Accommodations for Students with Disabilities
If you have a disability and are registered with the Office of Disability Resources, we encourage you to use their online system to notify us of your accommodations and discuss your needs with us as early in the semester as possible. We will work with you to ensure that accommodations are provided as appropriate. If you suspect that you may have a disability and would benefit from accommodations but are not yet registered with the Office of Disability Resources, we encourage you to contact them at access@andrew.cmu.edu.
Health and Well-being
If you are experiencing COVID-like symptoms or have a recent COVID exposure, do not attend class if we are meeting in-person. Please email the instructors for accomodations.
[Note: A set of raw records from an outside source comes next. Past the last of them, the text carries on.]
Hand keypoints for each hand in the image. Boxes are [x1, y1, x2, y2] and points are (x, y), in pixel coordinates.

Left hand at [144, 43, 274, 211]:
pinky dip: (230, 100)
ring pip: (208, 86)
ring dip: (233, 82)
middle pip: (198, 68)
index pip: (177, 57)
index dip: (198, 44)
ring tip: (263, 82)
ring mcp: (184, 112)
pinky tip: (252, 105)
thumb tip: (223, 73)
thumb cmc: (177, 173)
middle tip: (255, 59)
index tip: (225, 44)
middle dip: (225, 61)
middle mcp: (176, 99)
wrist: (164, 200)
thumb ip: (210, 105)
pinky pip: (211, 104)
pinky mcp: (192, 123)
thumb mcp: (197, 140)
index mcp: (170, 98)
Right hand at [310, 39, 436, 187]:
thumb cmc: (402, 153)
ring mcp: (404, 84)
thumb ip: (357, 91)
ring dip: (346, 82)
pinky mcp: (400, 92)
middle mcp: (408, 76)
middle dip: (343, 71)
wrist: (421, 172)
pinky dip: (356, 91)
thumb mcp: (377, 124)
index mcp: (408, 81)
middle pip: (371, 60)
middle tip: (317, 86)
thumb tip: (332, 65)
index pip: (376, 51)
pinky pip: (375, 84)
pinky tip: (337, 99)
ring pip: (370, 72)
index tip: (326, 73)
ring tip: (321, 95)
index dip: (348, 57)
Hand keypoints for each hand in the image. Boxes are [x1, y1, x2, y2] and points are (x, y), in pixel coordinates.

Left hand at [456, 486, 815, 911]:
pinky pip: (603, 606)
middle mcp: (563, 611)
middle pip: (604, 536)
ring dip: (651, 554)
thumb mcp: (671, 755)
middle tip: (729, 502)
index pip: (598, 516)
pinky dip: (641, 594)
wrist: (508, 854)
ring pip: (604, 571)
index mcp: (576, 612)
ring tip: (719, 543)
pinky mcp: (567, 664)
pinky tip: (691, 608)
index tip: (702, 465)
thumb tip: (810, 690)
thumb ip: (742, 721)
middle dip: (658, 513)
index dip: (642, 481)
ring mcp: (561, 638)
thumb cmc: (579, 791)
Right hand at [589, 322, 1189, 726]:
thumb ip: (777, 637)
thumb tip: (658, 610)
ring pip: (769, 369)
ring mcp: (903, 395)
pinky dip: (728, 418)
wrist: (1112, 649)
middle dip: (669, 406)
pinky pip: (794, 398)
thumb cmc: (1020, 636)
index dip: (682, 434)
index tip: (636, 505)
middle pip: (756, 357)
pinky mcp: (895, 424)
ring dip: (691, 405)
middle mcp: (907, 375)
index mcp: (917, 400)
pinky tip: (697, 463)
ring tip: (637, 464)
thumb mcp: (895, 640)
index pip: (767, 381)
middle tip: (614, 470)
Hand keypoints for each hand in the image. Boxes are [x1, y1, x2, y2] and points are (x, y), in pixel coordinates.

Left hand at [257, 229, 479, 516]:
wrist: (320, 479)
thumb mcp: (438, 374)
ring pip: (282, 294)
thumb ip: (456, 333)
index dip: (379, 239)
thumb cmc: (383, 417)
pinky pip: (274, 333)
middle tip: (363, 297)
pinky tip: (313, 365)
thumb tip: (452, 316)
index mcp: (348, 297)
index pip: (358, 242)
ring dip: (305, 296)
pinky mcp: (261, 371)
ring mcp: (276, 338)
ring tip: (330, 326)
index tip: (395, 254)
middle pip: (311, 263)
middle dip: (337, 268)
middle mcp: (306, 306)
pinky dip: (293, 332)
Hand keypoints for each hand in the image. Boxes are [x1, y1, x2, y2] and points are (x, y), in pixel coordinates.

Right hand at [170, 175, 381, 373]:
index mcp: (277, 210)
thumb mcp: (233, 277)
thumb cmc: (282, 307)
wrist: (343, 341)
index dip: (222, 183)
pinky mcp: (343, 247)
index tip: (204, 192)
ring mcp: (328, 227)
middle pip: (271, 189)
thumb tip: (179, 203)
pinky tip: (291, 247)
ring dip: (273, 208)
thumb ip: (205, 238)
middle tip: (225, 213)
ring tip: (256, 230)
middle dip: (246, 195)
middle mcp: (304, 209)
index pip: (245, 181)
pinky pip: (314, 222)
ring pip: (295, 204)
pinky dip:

If you or anyone you know experiences any academic stress, difficult life events, or feelings like anxiety or depression, we strongly encourage you to seek support. Counseling and Psychological Services (CaPS) is here to help; call 412-268-2922 and visit their website at www.cmu.edu/counseling/. Consider reaching out to a friend, faculty or family member you trust for help getting connected to the support that can help. If you or someone you know is feeling suicidal or in danger of self-harm, call someone immediately, day or night:
If the situation is life threatening, call the police. On campus call CMU Police: 412-268-2323. Off campus: 911.
If you have questions about this, please let the instructors know. Thank you, and have a great semester.